This is _not_ an application problem. I tried it with different browsers and the telnet client. They work fine. They do what they're supposed to do: send out a syn and wait for the reply to complete the handshake. The reply just never reaches them. My MTU is 1500. So whats wrong? Do you want that Kernel config too?
Comment 8 Brian Jackson (RETIRED) gentoo-dev 2003-09-19 09:27:57 UTC
the gigE driver you are using is the sk98lin? have you been able to reproduce this with another nic or with a different kernel version? I'd be interested to see how a vanilla 2.4.22 treats you.
Comment 9 seatec-astronomy 2003-09-19 10:00:45 UTC
yes I'm using the sk98lin driver that came with the kernel(I didn't patch myself). 
I'll try a vanilla 2.4.22 as soon as I find time, prolly sunday, else monday. I do not have any otehr nic in that machine. As I said vanilla 2.4.18 worked without any problems. 
Comment 10 Tim Yamin (RETIRED) gentoo-dev 2003-10-11 05:05:51 UTC
Okay: This probably is a gentoo-sources problem and it looks like somebody
did a messy backport in <= -r5...

Can you: modify the patches-.... archive for the gentoo-sources, get rid
of the "sk98lin" file, run "ebuild /usr/portage/sys-kernel/gentoo-sources/gentoo-sources-2.4.20-r7.ebuild
digest" and remerge gentoo-sources...
Comment 11 Tim Yamin (RETIRED) gentoo-dev 2003-10-21 09:51:49 UTC
* ping * -> see comment #10
Comment 12 seatec-astronomy 2003-10-25 04:22:34 UTC
sorry was pretty busy lately. did you see that I had the same problem with
r7? r7 was not patched by me(iirc, may be wrong).
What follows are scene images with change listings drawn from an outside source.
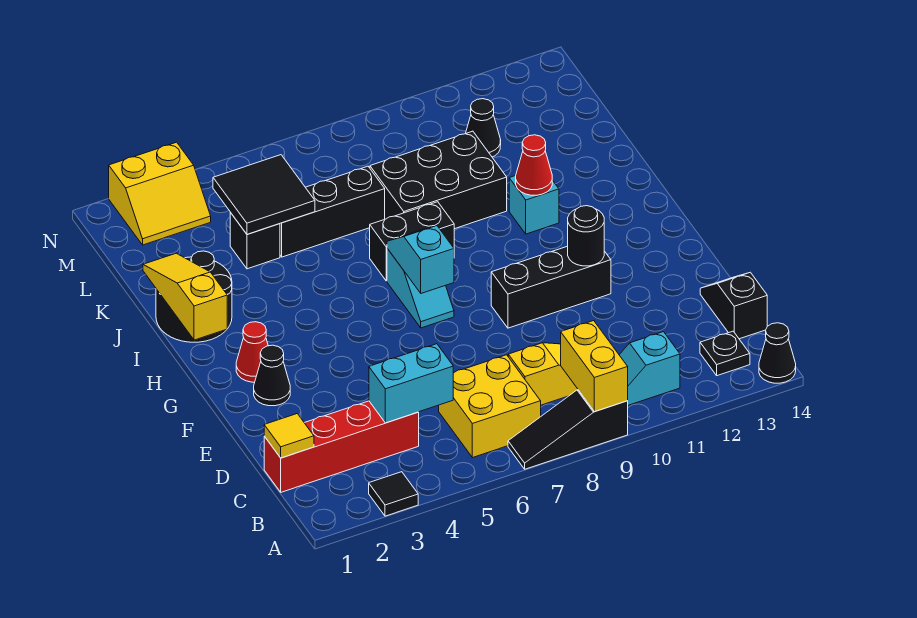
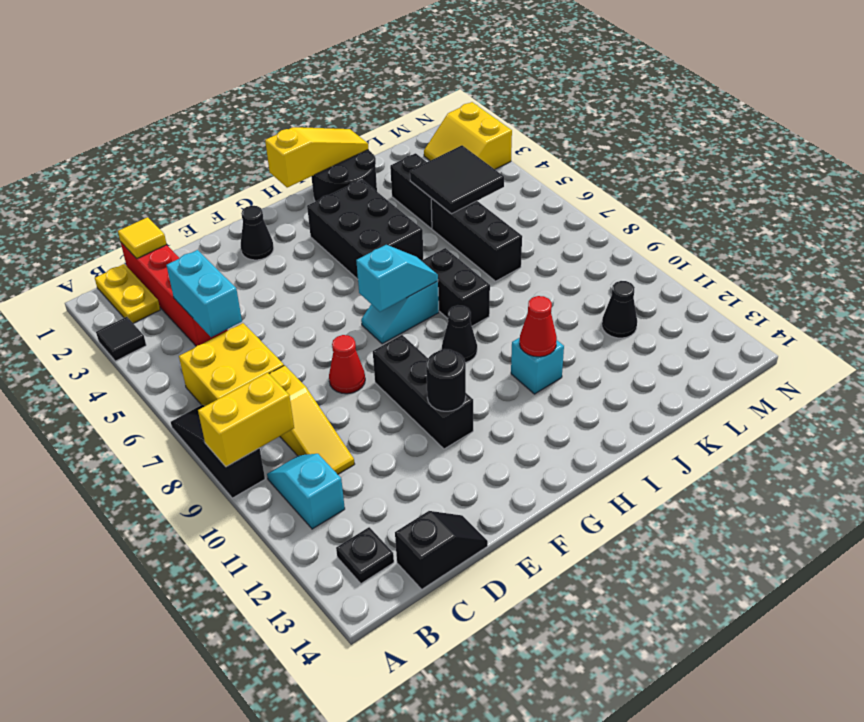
black 1x1 cone [759,323,796,383] -> black 1x1 cone moved to [442,305,477,363]
none -> yellow 1x2 plate [95,264,160,323]
red 1x1 cone [236,322,268,382] -> red 1x1 cone moved to [329,335,365,394]
black 2x3 brick [370,131,507,229] -> black 2x3 brick moved to [307,179,423,279]
black 1x1 brick [230,213,280,269] -> black 1x2 brick [390,153,432,228]

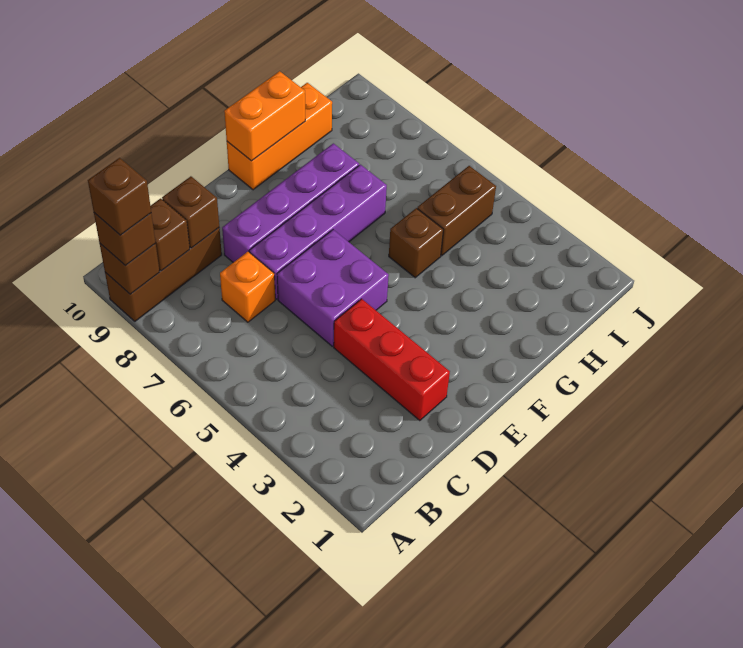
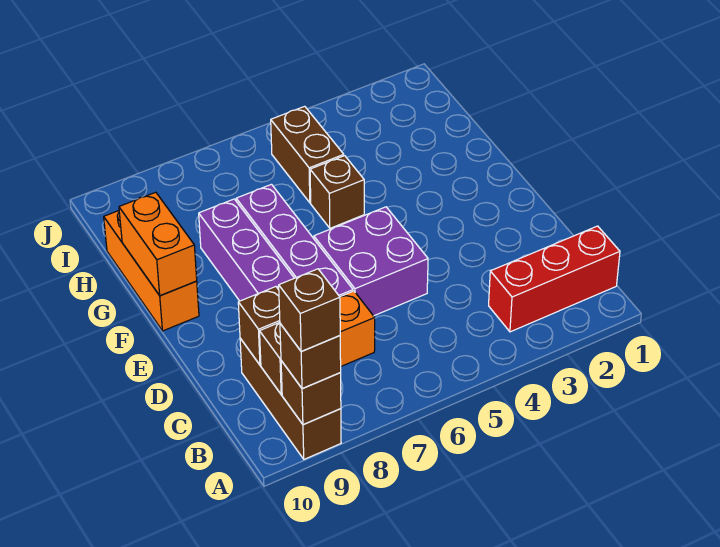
red 1x3 brick [334,299,450,421] -> red 1x3 brick moved to [489,226,620,332]

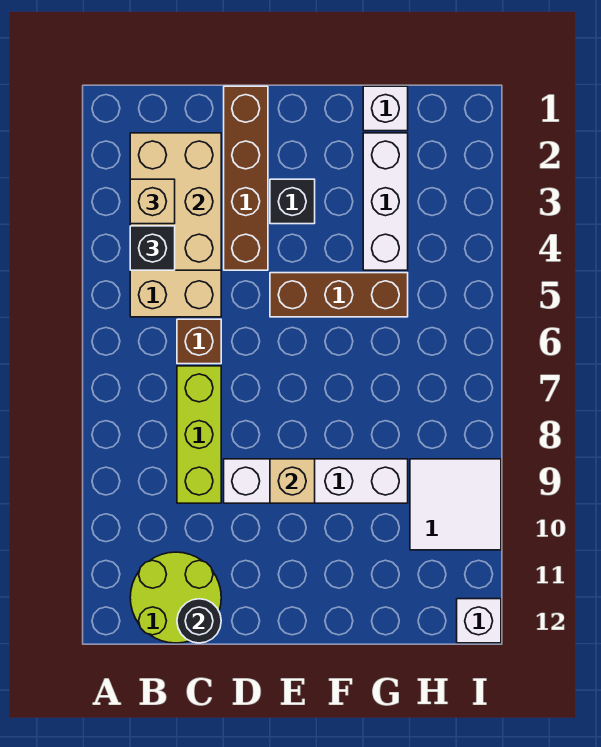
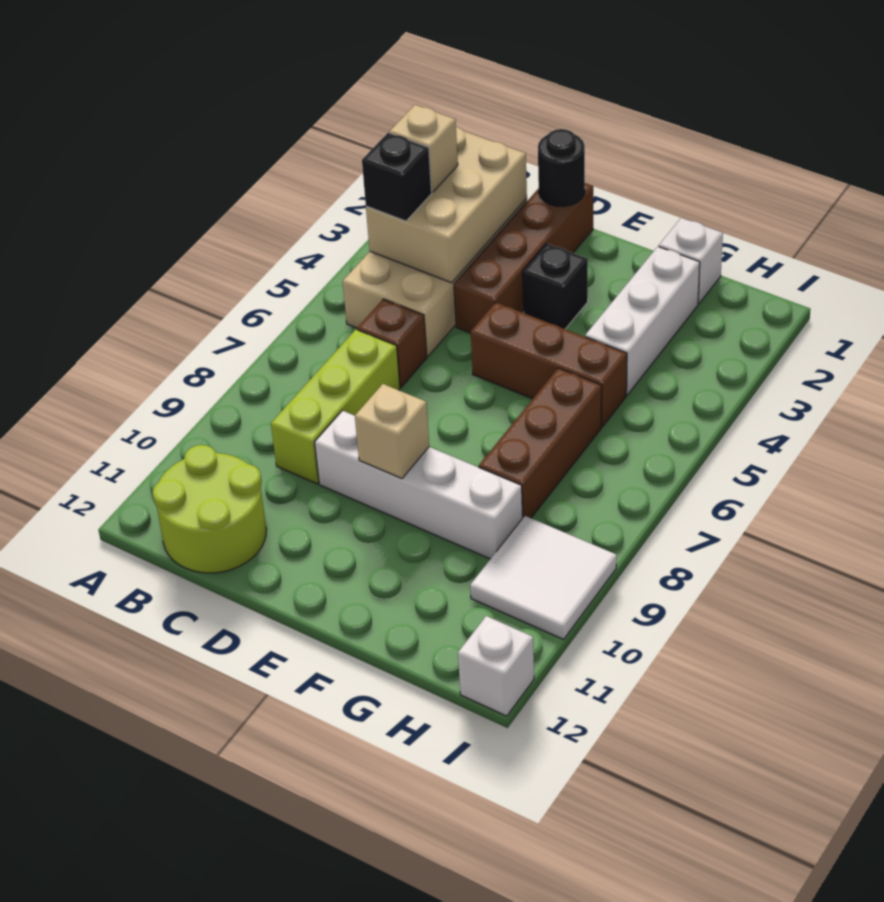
black 1x1 round brick [177,599,221,643] -> black 1x1 round brick moved to [538,129,585,206]
none -> brown 1x3 brick [479,368,602,518]

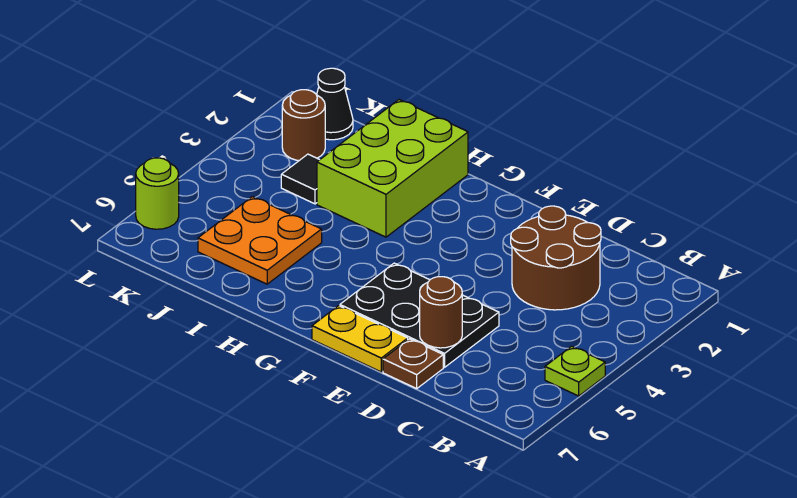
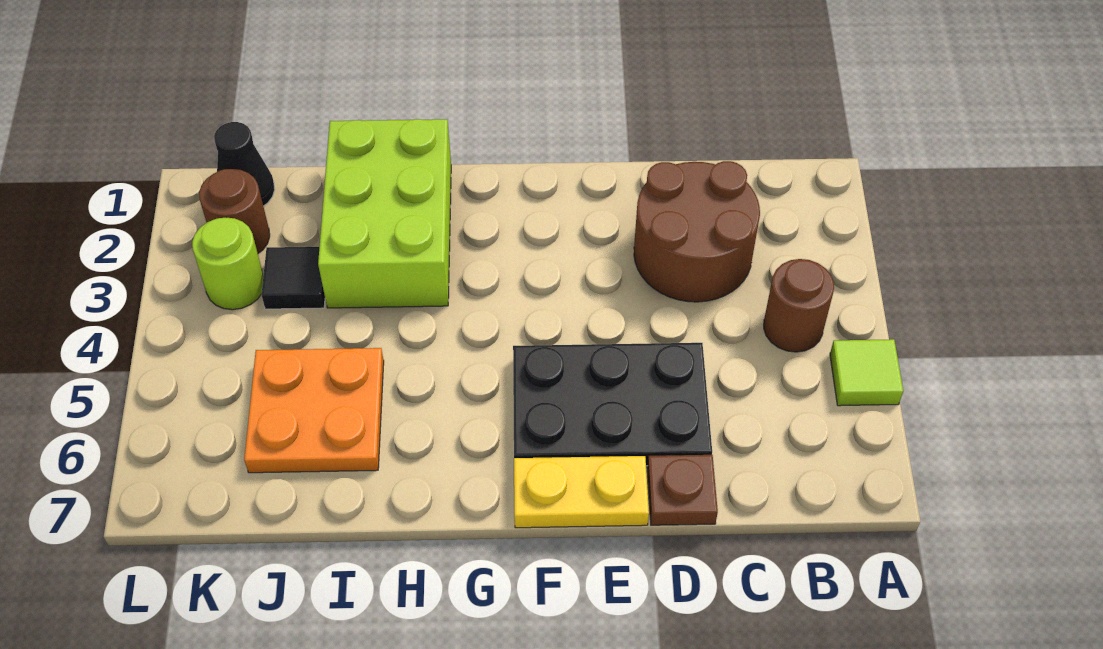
lime 1x1 plate [545,346,605,396] -> lime 1x1 tile [830,339,903,406]
brown 1x1 round brick [420,277,462,348] -> brown 1x1 round brick moved to [764,259,834,352]
lime 1x1 round brick [136,158,179,229] -> lime 1x1 round brick moved to [192,217,263,310]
I think it already contained
that sk98lin driver. so now what?
Comment 13 Tim Yamin (RETIRED) gentoo-dev 2003-10-25 05:01:40 UTC
Yes, -r7 contains the driver, so does -r8. I asked whether you could rip
it out of the patches-... tarball [it's called sk98lin] and run 'patch' with
it, telling it to reverse the patch when asked.
Comment 14 Jordan Ritter 2003-11-08 11:10:11 UTC
Created attachment 20444 [details]
Even MORE simple link detection.

Instead of using mii-tool to get link state, we can re-use the link state
"RUNNING" from ifconfig (which comes from the ioctl SIOCGIFFLAGS, which equates
to the netif_carrier_ok (netdevice.h) from the kernel's net_device struct).
 

This patch simply augments setup_env() with one more variable.
Comment 15 Jordan Ritter 2003-11-08 11:15:08 UTC
ahh shit, sorry, I got confused by bugzilla.  apologies.
Comment 16 Jason Cox (RETIRED) gentoo-dev 2004-04-08 18:36:15 UTC
Is this still valid? Is the error there anymore? If it's not I'm marking this closed.
Comment 17 seatec-astronomy 2004-04-09 01:05:00 UTC
I can not access the machine till september, and I'm still not running a gentoo kernel on it. So honestly I do not know wether it's fixed or not. Apparently I was the only one reporting this issue? I'd close this case if I were you.
Comment 18 Jason Cox (RETIRED) gentoo-dev 2004-04-09 01:14:55 UTC
Closing. Marking works for me, since this is an isolated incident that noone else could reproduce.
Comment 19 Jason Cox (RETIRED) gentoo-dev 2004-04-09 01:15:13 UTC
Closed.